I’ve noticed that most knife makers will price their Kurouchi knives lower than their polished Kasumi knives. This is due to the lack of finishing work required. But with Kato gyutos it seems that it’s the opposite in terms of the second hand market. A Kurouchi Kato goes for far more than a Kasumi Kato, sometimes nearly $1000 more. Why is the price so different? I’m sure there’s plenty of reasons and factors that I haven’t considered. I’m just hoping some of my fellow KKF members on here can clear it up. Thanks!


----------



## khashy (Jan 16, 2022)

Very simple reason; There are far less KU Katos around.

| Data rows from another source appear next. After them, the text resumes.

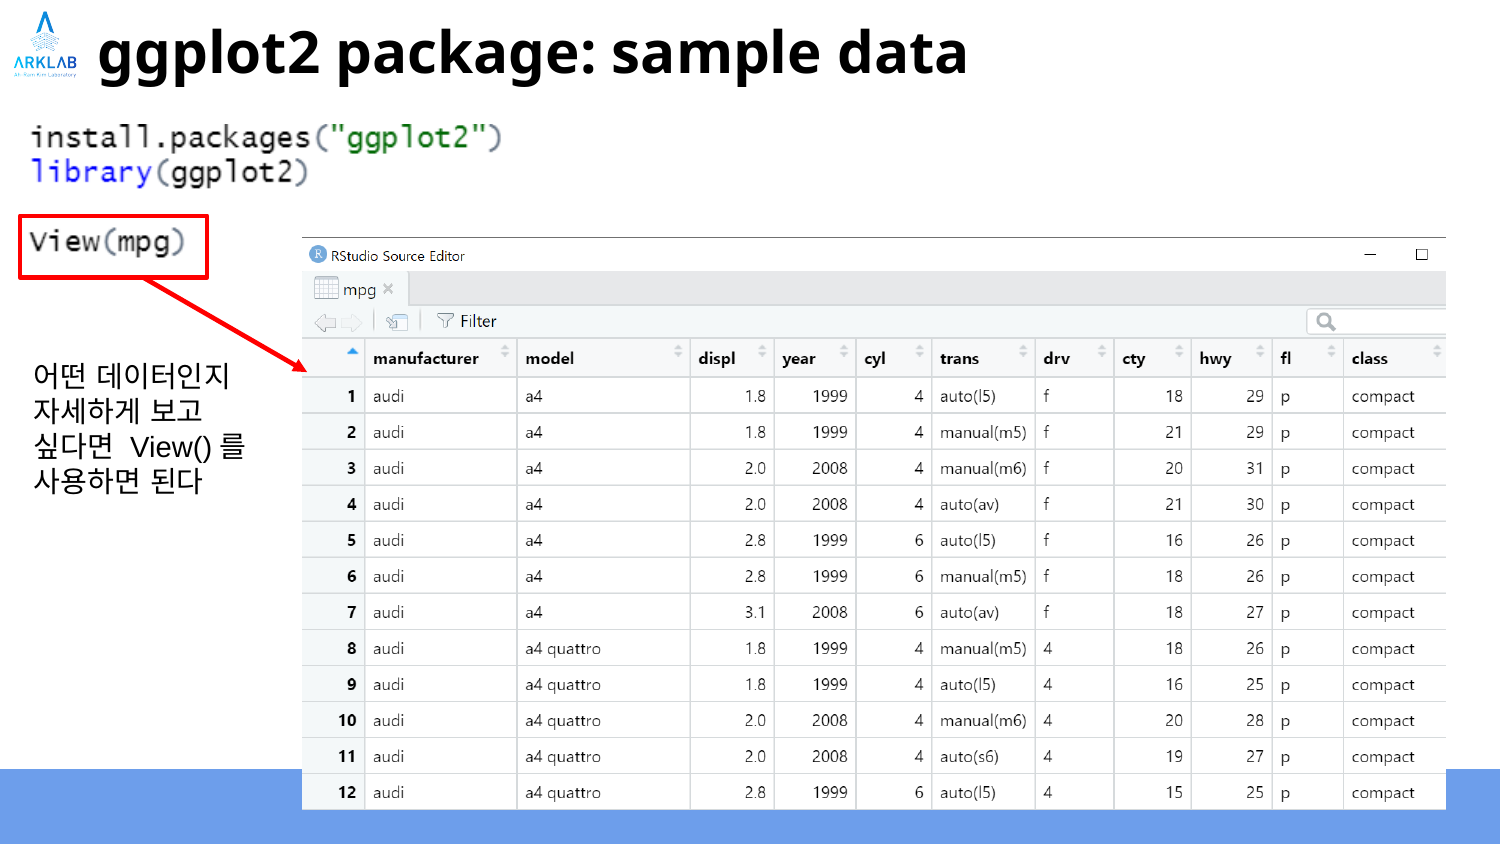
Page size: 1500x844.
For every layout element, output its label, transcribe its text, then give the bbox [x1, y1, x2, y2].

text_box 어떤 데이터인지 자세하게 보고 싶다면 View()를 사용하면 된다 [18, 342, 297, 513]
picture [26, 124, 1446, 810]
picture [0, 0, 82, 90]
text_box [142, 277, 308, 373]
title ggplot2 package: sample data [82, 0, 1500, 94]
text_box [20, 215, 142, 278]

The usual sources of these blades also price them higher, so the KUs end up at the price they’re at


----------



## Logan A. (Jan 16, 2022)

khashy said:


> Very simple reason; There are far less KU Katos around. The usual sources of these blades also price them higher, so the KUs end up at the price they’re at


Ahhh Classic case of exclusivity. I thought maybe there could have been a functional reason. Good to know. thanks for the info!


----------



## Iggy (Jan 17, 2022)

Performancewise... Kasumi...

Looks and aesthetics (at least for me)... Kurouchi


----------



## Gjackson98 (Jan 18, 2022)

Based on the few Katos I have owned, performance-wise:
KU WH > Kasumi STD > Kasumi WH > KU STD 
For looks, you deserve better


----------



## Iggy (Jan 19, 2022)

Gjackson98 said:


> Based on the few Katos I have owned, performance-wise:
> KU WH > Kasumi STD > Kasumi WH > KU STD
> For looks, you deserve better



Interesting, how you would define performance? From my perspective, it would be:

grind/profile:

WH > Morihei > STD

edge retention and stability

BLUE (morihei) > STD White >>>> WH 

_Edit: My WH were 4 years+ old..._


----------



## Corradobrit1 (Jan 19, 2022)

Everyone has different experiences. Personally I found the B#2 (Ku STD and Ku WH) much chippier than the original mystery white WH Migaki. Haven't used my B#2 Migaki yet.


----------



## big_adventure (Jan 19, 2022)

I have but one Kato, a kasumi Morihei in blue #2, and it's my favorite knife to use, bar none. 

I generally like the look of kurouchi knives, but don't like the fragility of the surface in use. Some ku finishes are more durable than others, but none are remotely as durable _or _as fixable as a kasumi finish. That said, I believe that I don't care as much about the nonfunctional appearance of my knives as many others do. I groud the ku completely off of a Shig to thin that pig massively.


----------



## ynot1985 (Feb 4, 2022)

Logan A. said:


> Hey guys! I have a quick question pertaining to some of the very popular yet elusive Kato knives. I’ll put it simply in the context of Gyutos to make things easy.
> 
> I’ve noticed that most knife makers will price their Kurouchi knives lower than their polished Kasumi knives. This is due to the lack of finishing work required. But with Kato gyutos it seems that it’s the opposite in terms of the second hand market. A Kurouchi Kato goes for far more than a Kasumi Kato, sometimes nearly $1000 more. Why is the price so different? I’m sure there’s plenty of reasons and factors that I haven’t considered. I’m just hoping some of my fellow KKF members on here can clear it up. Thanks!



The scarcity., my Kasumi gyutos outnumber my KU
Gyutos. The ratio is about 2-3 for every KU.

The Morehei Kato knives are basically the same as a standard except the Kao is different on the kanji. Morehei openly tells people that the kanji is special. Don’t believe any talk of special grind, etc cause it’s not


----------



## Bensonhai (Mar 2, 2022)

Gjackson98 said:


> Based on the few Katos I have owned, performance-wise:
> KU WH > Kasumi STD > Kasumi WH > KU STD
> For looks, you deserve better


Thanks for sharing this


----------